Embracer will acquire Crystal Dynamics, Eidos Montreal, and Square Enix Montreal, along with IPs like Deus Ex, Tomb Raider, Thief, Legacy of Kain, and potentially Marvel titles like Avengers and Guardians of the Galaxy. This essentially eliminates Square Enix’s North American development efforts, and it’s surprising to see all of this go for such a low price. Just a few months ago, Sony spent $3.6 billion to purchase Bungie. While there are some obvious negatives outcomes to the deal, there are also some potentially huge positive factors.

Studios have a chance to shine

It’s been all too obvious for years now that Square Enix simply didn’t know how to manage its western studios. Top brass have made multiple comments about these studios producing disappointing sales, from Shadow of the Tomb Raider to Marvel’s Guardians of the Galaxy. Then you have the debacle of Marvel’s Avengers, a promising game that seems to have lacked a core vision.

In November 2021, Square Enix President Yosuke Matsuda even said Crystal Dynamics wasn’t the right developer for Avengers, which strangely felt like a CEO throwing its developer under the bus. Even past that there are other examples, like the rushed development and release of Deus Ex: Mankind Divided, which resulted in the franchise being put “on hold.”

All three developers are talented studios, and in the right hands, it’s exciting to think about what they could do. Eidos might have the chance to return to Deus Ex and finish the story it started, or produce the Guardians of the Galaxy sequel that initially seemed unlikely. Embracer Group has been rapidly expanding over the last few years, and the conglomerate now owns Gearbox Software, THQ Nordic, Asmodee, and more. Crystal Dynamics and Eidos Montreal joining that list means the studios could potentially have access to more resources and infrastructure moving forward.

At the same time, Embracer Group heavily investing in these three studios could help ensure the employees that work there keep their jobs. With Square Enix’s continued disappointment with this branch of its operations, it’s easy to imagine layoffs could have loomed in the future. Of course, this could potentially still lead to layoffs at Square Enix, as it tightens up departments that no longer have to support these sold studios, like marketing and QA.

There are a lot of “ifs” involved, but if Embracer can give these studios the support they need, we could see some truly impressive experiences in the future.

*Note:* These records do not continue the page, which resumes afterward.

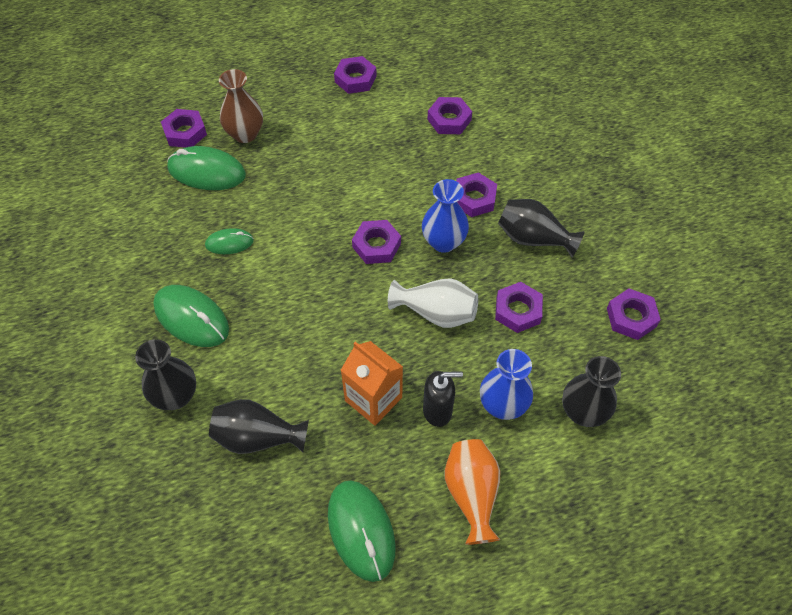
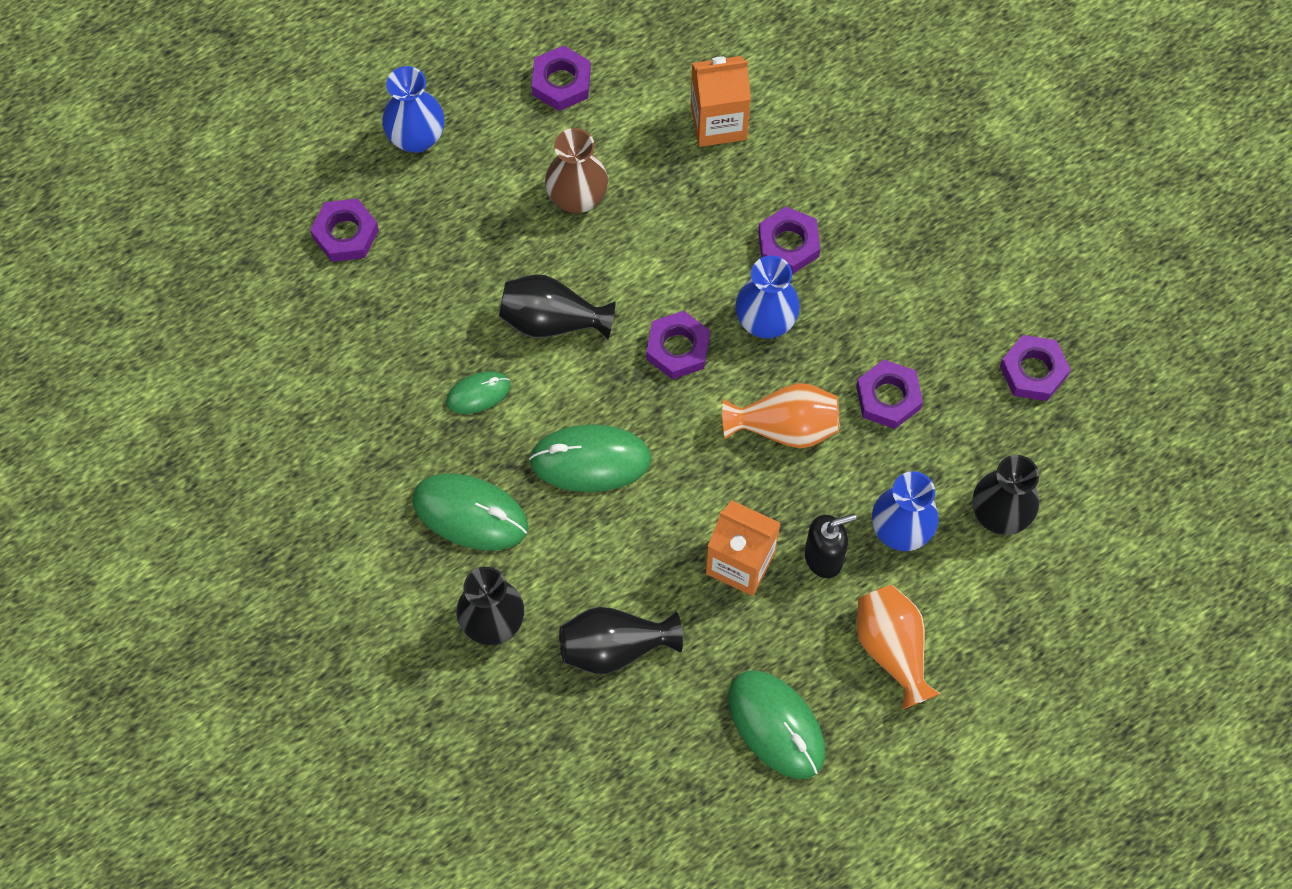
camera: 15 degrees left, 10 degrees up
green mouse [167,146,246,190] -> green mouse moved to [529,425,652,492]
brown vase [219,69,263,143] -> brown vase moved to [545,128,608,213]
white vase [388,278,478,328] -> orange vase [722,383,839,448]
purple nut [427,97,472,134] -> orange carton [691,56,751,147]
black vase [498,199,584,258] -> black vase moved to [499,274,616,340]
none -> blue vase [382,66,444,153]

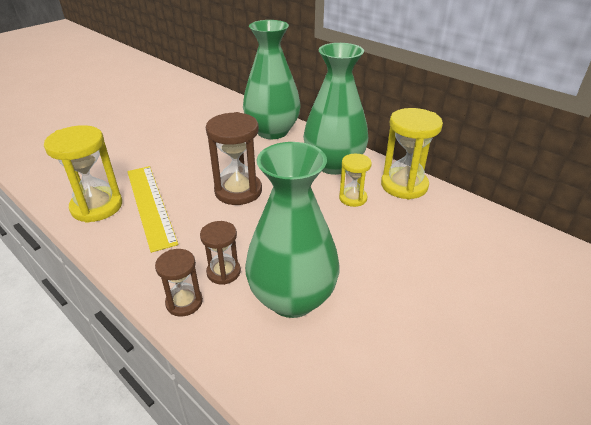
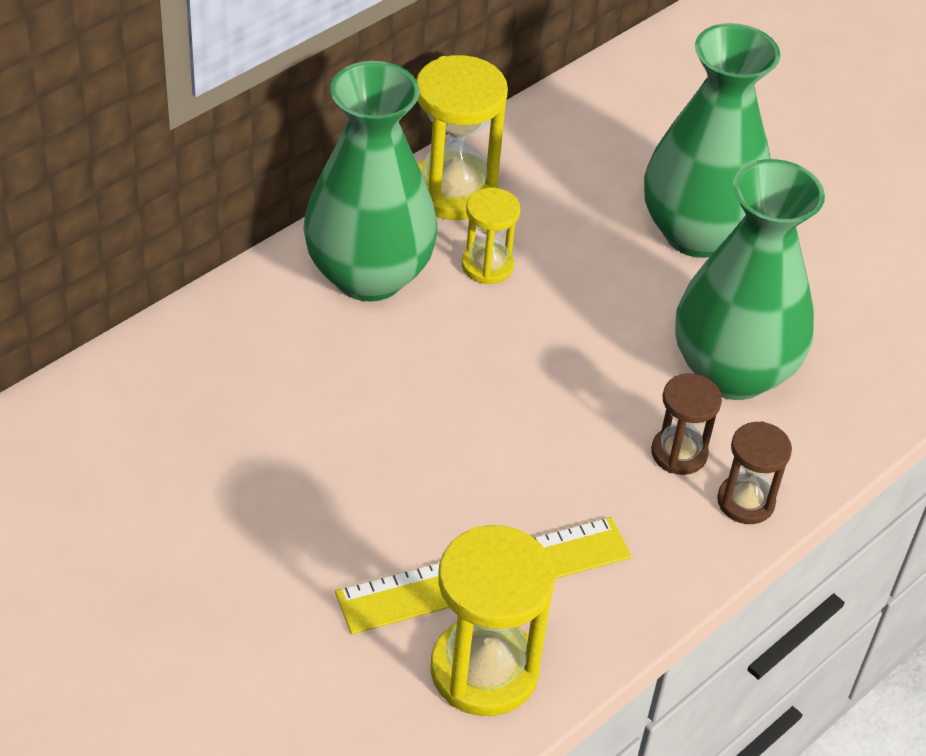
camera: 90 degrees left, 10 degrees up
brown hourglass [206,112,262,205] -> none
green vase [243,20,301,139] -> green vase moved to [644,23,780,258]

Dead sequels and franchises may get a second life

As part of the deal, Embracer Group will get the rights to a catalog of nearly 50 Square Enix IPs. While Square Enix often returns to its back catalog of Japanese games, the same simply cannot be said for the western ones. Multiple series have been left to languish in the past. Considering the comments made about new releases, Square Enix likely just wasn’t willing to take the chance on reviving old franchises, with the risk not meeting the potential reward.

With Embracer taking the reins of franchises like Legacy of Kain, Gex, Thief, and more, any number of studios could develop new takes on these franchises, not just Crystal Dynamics and Eidos.

We’ve already seen this happen. Square Enix withdrew from ownership of IO Interactive, with the now-independent studio retaining the rights to Hitman. Since then, IO Interactive has arguably become more successful than ever before, releasing Hitman 2 and 3 to rave reviews. While IO Interactive made all the right moves with self-publishing, Crystal Dynamics and Eidos could also see more success apart from Square Enix.

Square Enix can focus on what it does best

There is an upside here for Square Enix as well — it won’t pump money into projects it doesn’t know how to handle. Of course, there’s no guarantee Square Enix is going to invest its new money well, as a press release from Square Enix says it “enables the launch of new businesses by moving forward with investments in fields including blockchain, AI, and the cloud.”

Still, now Square Enix can devote more resources to projects from its Japanese studios, which could have beneficial effects. Square Enix is renowned for announcing games too early, with projects stuck in development for years. Kingdom Hearts 3 took a whole six years from announcement to release, while Final Fantasy 7 Remake took five years. Hopefully, having a sole focus on Japanese development will allow Square Enix to streamline its processes. At the moment, the company has a ton of titles in production that we know very little about, including Dragon Quest XII, Final Fantasy 7 Remake Part 2, Kingdom Hearts 4, and Final Fantasy XVI.

Square Enix’s bread and butter are its core role-playing experiences. Hopefully, this deal will lead to the company doubling down on just that.